■ Exercise goal ■
All of the entries are to be printed exactly as they appear.

━━━━━ The data

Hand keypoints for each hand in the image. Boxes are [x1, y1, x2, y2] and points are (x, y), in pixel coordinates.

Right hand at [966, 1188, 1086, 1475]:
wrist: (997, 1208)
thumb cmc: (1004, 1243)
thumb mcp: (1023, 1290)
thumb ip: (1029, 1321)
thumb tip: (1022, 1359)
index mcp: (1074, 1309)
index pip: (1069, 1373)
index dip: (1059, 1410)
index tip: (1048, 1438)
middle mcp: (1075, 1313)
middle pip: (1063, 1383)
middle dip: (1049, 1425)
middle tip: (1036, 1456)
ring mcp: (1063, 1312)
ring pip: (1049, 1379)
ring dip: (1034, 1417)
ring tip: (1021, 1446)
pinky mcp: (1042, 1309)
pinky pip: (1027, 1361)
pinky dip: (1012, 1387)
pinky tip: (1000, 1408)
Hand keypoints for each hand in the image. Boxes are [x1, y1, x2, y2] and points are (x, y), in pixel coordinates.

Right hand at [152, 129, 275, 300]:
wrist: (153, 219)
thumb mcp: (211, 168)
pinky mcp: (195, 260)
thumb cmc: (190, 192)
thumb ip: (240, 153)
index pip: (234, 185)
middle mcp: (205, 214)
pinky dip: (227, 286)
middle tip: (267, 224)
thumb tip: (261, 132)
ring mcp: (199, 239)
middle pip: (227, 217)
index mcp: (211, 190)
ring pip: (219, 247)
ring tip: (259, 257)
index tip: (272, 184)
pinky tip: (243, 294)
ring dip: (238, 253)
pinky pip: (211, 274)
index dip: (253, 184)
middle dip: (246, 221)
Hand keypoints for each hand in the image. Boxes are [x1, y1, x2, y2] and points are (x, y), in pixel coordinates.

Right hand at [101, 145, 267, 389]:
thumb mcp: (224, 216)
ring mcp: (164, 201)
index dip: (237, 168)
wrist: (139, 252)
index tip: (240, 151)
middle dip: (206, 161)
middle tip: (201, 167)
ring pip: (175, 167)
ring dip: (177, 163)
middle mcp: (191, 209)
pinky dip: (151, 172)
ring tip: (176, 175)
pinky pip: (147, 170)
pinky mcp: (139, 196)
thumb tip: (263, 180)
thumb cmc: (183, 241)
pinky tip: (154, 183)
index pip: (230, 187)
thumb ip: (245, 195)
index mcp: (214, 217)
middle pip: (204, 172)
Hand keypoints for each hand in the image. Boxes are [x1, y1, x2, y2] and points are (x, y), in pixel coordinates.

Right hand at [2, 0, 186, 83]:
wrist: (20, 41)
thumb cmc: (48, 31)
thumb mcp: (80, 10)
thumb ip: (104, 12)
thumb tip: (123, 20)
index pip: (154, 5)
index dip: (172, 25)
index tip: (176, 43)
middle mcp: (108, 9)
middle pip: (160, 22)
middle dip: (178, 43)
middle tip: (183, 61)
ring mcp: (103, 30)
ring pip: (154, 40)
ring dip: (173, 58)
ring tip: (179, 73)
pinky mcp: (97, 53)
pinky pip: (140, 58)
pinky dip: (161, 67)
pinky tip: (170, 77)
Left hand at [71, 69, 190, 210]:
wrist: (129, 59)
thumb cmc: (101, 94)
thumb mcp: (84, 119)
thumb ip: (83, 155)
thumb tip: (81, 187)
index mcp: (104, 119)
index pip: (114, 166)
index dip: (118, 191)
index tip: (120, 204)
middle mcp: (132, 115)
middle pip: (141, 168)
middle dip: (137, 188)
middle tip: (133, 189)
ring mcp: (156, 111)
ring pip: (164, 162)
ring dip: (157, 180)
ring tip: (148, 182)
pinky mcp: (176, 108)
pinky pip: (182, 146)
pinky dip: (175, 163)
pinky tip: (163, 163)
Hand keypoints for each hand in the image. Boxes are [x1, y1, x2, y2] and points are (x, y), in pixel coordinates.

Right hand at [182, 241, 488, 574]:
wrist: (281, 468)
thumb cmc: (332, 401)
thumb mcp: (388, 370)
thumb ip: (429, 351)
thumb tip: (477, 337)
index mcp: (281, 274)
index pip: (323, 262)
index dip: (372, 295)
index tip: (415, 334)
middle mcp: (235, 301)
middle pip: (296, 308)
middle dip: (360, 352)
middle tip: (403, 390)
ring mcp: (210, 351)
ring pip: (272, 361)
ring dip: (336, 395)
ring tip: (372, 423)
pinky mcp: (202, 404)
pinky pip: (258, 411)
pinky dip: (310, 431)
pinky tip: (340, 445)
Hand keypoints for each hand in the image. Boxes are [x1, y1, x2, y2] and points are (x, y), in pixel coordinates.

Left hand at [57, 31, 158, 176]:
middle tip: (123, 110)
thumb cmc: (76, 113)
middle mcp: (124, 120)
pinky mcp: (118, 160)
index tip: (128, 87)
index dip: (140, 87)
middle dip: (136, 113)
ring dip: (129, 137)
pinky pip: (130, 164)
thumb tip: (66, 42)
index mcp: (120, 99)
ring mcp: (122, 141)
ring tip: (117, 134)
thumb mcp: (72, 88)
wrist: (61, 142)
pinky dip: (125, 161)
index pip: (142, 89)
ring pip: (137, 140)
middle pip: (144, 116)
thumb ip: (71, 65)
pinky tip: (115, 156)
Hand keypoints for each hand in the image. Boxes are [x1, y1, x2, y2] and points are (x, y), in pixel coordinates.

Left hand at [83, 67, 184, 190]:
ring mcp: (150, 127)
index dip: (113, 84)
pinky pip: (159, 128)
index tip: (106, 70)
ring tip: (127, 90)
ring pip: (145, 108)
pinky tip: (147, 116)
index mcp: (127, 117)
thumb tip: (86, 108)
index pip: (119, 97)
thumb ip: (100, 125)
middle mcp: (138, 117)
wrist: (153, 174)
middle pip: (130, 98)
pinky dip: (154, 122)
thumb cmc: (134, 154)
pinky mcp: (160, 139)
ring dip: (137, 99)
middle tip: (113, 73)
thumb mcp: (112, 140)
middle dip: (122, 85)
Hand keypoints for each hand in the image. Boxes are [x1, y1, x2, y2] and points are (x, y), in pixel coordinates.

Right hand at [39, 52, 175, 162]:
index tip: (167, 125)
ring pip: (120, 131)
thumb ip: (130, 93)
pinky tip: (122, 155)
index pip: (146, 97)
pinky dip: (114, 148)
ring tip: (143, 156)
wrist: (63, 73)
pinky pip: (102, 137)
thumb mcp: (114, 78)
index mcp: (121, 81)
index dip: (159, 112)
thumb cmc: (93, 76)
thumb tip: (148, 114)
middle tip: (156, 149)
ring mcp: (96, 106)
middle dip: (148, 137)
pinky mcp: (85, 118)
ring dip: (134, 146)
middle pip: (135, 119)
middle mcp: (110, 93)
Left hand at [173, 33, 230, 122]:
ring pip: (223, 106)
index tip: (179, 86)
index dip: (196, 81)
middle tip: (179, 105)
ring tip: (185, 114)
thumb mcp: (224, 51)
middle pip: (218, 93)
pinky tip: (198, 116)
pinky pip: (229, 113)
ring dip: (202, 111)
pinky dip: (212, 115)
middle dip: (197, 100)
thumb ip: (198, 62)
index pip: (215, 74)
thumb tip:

━━━━━━━━━━

■ Finished exercise ■
Hand keypoints for each hand in the image. Boxes are [x1, y1, x2, y2] and points are (x, y), in pixel coordinates.

Right hand at [966, 1188, 1086, 1475]:
wrist: (997, 1208)
thumb cmc: (1004, 1243)
thumb mcp: (1023, 1290)
thumb ip: (1029, 1321)
thumb tip: (1022, 1359)
index mcp: (1074, 1309)
index pip: (1069, 1373)
index dip: (1059, 1410)
index tip: (1048, 1438)
middle mcp: (1075, 1313)
middle pip: (1063, 1383)
middle dip: (1049, 1425)
middle tip: (1036, 1456)
ring mcp: (1063, 1312)
ring pip: (1049, 1379)
ring dip: (1034, 1417)
ring tip: (1021, 1446)
pinky mcp: (1042, 1309)
pinky pip: (1027, 1361)
pinky dip: (1012, 1387)
pinky tip: (1000, 1408)
Hand keypoints for each hand in the image. Boxes are [x1, y1, x2, y2] and points are (x, y), in pixel coordinates.

Right hand at [152, 129, 275, 300]:
wrist: (153, 219)
thumb mcp: (211, 168)
pinky mcp: (195, 260)
thumb cmc: (190, 192)
thumb ip: (240, 153)
index pip: (234, 185)
middle mcp: (205, 214)
pinky dip: (227, 286)
middle tip: (267, 224)
thumb tip: (261, 132)
ring mcp: (199, 239)
middle pip: (227, 217)
index mcp: (211, 190)
ring pip: (219, 247)
ring tip: (259, 257)
index tip: (272, 184)
pinky tip: (243, 294)
ring dip: (238, 253)
pinky pip: (211, 274)
index dip: (253, 184)
middle dip: (246, 221)
Hand keypoints for each hand in the image. Boxes are [x1, y1, x2, y2] and points are (x, y), in pixel coordinates.

Right hand at [101, 145, 267, 389]:
thumb mcp: (224, 216)
ring mcp: (164, 201)
index dip: (237, 168)
wrist: (139, 252)
index tip: (240, 151)
middle dip: (206, 161)
middle tip: (201, 167)
ring pip: (175, 167)
ring dip: (177, 163)
middle mcp: (191, 209)
pinky dip: (151, 172)
ring tip: (176, 175)
pinky pip: (147, 170)
pinky mcp: (139, 196)
thumb tip: (263, 180)
thumb cmc: (183, 241)
pinky tip: (154, 183)
index pip: (230, 187)
thumb ip: (245, 195)
index mcp: (214, 217)
middle pip: (204, 172)
Hand keypoints for each hand in the image. Boxes are [x1, y1, x2, y2] and points are (x, y), in pixel coordinates.

Right hand at [2, 0, 186, 83]:
wrist: (20, 41)
thumb cmc: (48, 31)
thumb mcp: (80, 10)
thumb ip: (104, 12)
thumb tip: (123, 20)
index pip: (154, 5)
index dip: (172, 25)
index tip: (176, 43)
middle mcp: (108, 9)
middle pip: (160, 22)
middle dip: (178, 43)
middle tip: (183, 61)
ring mcp: (103, 30)
ring pip: (154, 40)
ring dip: (173, 58)
ring tip: (179, 73)
pinky mcp: (97, 53)
pinky pip: (140, 58)
pinky dip: (161, 67)
pinky tip: (170, 77)
Left hand at [71, 69, 190, 210]:
wrist: (129, 59)
thumb cmc: (101, 94)
thumb mcp: (84, 119)
thumb ip: (83, 155)
thumb tip: (81, 187)
index mcp: (104, 119)
index pip: (114, 166)
index dip: (118, 191)
index tip: (120, 204)
middle mcp: (132, 115)
middle pip: (141, 168)
middle dip: (137, 188)
middle tip: (133, 189)
ring mcp: (156, 111)
ring pip: (164, 162)
ring dip: (157, 180)
ring tip: (148, 182)
pinky mcp: (176, 108)
pinky pip: (182, 146)
pinky dip: (175, 163)
pinky tip: (163, 163)
Hand keypoints for each hand in the image. Boxes are [x1, y1, x2, y2] and points are (x, y), in pixel coordinates.

Right hand at [182, 241, 488, 574]:
wrist: (281, 468)
thumb cmc: (332, 401)
thumb mcp: (388, 370)
thumb ip: (429, 351)
thumb tip: (477, 337)
index mcp: (281, 274)
index pip: (323, 262)
index dip: (372, 295)
index tip: (415, 334)
middle mcp: (235, 301)
middle pip: (296, 308)
middle dip: (360, 352)
middle tip: (403, 390)
ring mcp: (210, 351)
ring pip: (272, 361)
ring dip: (336, 395)
ring tip: (372, 423)
pinky mcp: (202, 404)
pinky pip: (258, 411)
pinky dip: (310, 431)
pinky tip: (340, 445)
Hand keypoints for each hand in the image. Boxes are [x1, y1, x2, y2] and points are (x, y), in pixel coordinates.

Left hand at [57, 31, 158, 176]:
middle tip: (123, 110)
thumb cmc: (76, 113)
middle mcp: (124, 120)
pinky mcp: (118, 160)
index tip: (128, 87)
index dip: (140, 87)
middle dip: (136, 113)
ring dip: (129, 137)
pinky pip: (130, 164)
thumb tip: (66, 42)
index mcp: (120, 99)
ring mcp: (122, 141)
ring tip: (117, 134)
thumb mcp: (72, 88)
wrist: (61, 142)
pinky dip: (125, 161)
index pip: (142, 89)
ring pip: (137, 140)
middle pip: (144, 116)
thumb ip: (71, 65)
pinky tip: (115, 156)
Hand keypoints for each hand in the image. Boxes are [x1, y1, x2, y2] and points are (x, y), in pixel coordinates.

Left hand at [83, 67, 184, 190]:
ring mcp: (150, 127)
index dip: (113, 84)
pinky pip: (159, 128)
index tip: (106, 70)
ring tip: (127, 90)
ring pip: (145, 108)
pinky tip: (147, 116)
index mcp: (127, 117)
thumb tip: (86, 108)
index pip: (119, 97)
thumb ip: (100, 125)
middle mcp: (138, 117)
wrist: (153, 174)
middle pip: (130, 98)
pinky dip: (154, 122)
thumb cmc: (134, 154)
pinky mcp: (160, 139)
ring dip: (137, 99)
middle tip: (113, 73)
thumb mcp: (112, 140)
middle dip: (122, 85)
Hand keypoints for each hand in the image. Boxes are [x1, y1, x2, y2] and points are (x, y), in pixel coordinates.

Right hand at [39, 52, 175, 162]:
index tip: (167, 125)
ring pip: (120, 131)
thumb ip: (130, 93)
pinky tip: (122, 155)
index pip: (146, 97)
pinky dip: (114, 148)
ring tip: (143, 156)
wrist: (63, 73)
pinky pip: (102, 137)
thumb mcp: (114, 78)
index mcp: (121, 81)
index dip: (159, 112)
thumb cmc: (93, 76)
thumb tip: (148, 114)
middle tip: (156, 149)
ring mcp: (96, 106)
middle dip: (148, 137)
pinky mcp: (85, 118)
ring dip: (134, 146)
middle pip: (135, 119)
middle mcp: (110, 93)
Left hand at [173, 33, 230, 122]:
ring pip: (223, 106)
index tip: (179, 86)
index dip: (196, 81)
middle tip: (179, 105)
ring tip: (185, 114)
thumb mcp: (224, 51)
middle pip: (218, 93)
pinky tip: (198, 116)
pinky pip: (229, 113)
ring dip: (202, 111)
pinky dip: (212, 115)
middle dip: (197, 100)
thumb ip: (198, 62)
index pip: (215, 74)
thumb tip:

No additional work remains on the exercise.